Grace Bonney, founder of Design*Sponge and author of In the Company of Women, spoke about this fear on the So Money with Farnoosh Torabi podcast.

“I think the biggest sort of eye opener for me [as I wrote the book] was realizing that almost all of these women had in common the idea that they had given up work/life balance, because I think that is a concept not rooted in reality,” Bonney said. “I think that life and work are constantly in flux, and the market in which we’re all working is constantly in flux.

“The idea that you could ever sort of achieve this perfect stasis place is just unrealistic. So many of these women who had been in business for a long time really had kind of let that concept go.”

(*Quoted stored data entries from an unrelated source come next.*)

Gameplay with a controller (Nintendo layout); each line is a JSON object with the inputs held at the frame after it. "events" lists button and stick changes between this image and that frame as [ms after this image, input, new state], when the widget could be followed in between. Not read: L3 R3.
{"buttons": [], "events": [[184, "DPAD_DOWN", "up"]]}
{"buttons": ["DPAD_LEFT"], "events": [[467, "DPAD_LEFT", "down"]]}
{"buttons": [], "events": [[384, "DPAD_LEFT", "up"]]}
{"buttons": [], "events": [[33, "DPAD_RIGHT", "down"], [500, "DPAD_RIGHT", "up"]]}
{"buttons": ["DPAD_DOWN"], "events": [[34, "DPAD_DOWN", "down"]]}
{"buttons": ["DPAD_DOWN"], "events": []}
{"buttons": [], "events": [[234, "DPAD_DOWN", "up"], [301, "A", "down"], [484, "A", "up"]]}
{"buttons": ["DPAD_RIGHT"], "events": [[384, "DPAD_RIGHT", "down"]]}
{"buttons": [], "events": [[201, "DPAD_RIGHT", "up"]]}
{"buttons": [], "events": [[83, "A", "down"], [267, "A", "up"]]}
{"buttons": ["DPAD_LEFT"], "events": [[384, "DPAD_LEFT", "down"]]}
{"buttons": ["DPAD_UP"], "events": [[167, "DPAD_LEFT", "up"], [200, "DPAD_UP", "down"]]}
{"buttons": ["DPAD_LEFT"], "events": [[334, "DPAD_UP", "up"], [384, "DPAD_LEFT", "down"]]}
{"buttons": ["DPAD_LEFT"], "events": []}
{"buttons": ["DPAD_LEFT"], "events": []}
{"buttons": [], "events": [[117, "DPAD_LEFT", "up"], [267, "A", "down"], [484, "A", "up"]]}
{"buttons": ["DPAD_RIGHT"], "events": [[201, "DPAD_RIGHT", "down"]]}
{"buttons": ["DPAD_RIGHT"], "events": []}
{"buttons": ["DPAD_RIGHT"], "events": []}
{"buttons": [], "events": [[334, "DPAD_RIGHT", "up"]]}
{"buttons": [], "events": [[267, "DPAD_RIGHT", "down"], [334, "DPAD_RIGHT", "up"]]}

As you move into success and power, your life will change. You will not have time for all the things that you want or need to do. There will be immense responsibilities. There will be sacrifices and regrets. You may not be utterly fulfilled in all the ways you hoped. This is a reality of any life, but especially a life dedicated to achieving big goals.

How to slay: Bonney learned this from her many interviews: Own it. Own your success, your responsibilities, your power, no matter how hard it can be sometimes. It is yours, and you will figure out a way to solve problems, get help, move through difficult decisions.

Owning power and responsibility becomes easier when you are clear about what is important to you, both in your public and private lives. Tiffany Dufu, Chief Leadership Officer at Levo, uses a “drop the ball” question to get clarity.

She asks herself, throughout every day, “Will responding to this email, picking this up, or whatever is on your list, is that my highest and best use in achieving what matters most to me? The answer is usually no. And it gives me permission to drop the ball.” She adds that sometimes there are consequences, but often, the higher purpose is worth it.

Knowing what matters to you is, in the end, what will sustain. When you know what you care about, what gets you in the gut, you can gain the power you need to make the product or social change or company or nonprofit or parent’s council or innovation you want. You know you can, and you know why you should. The power is yours.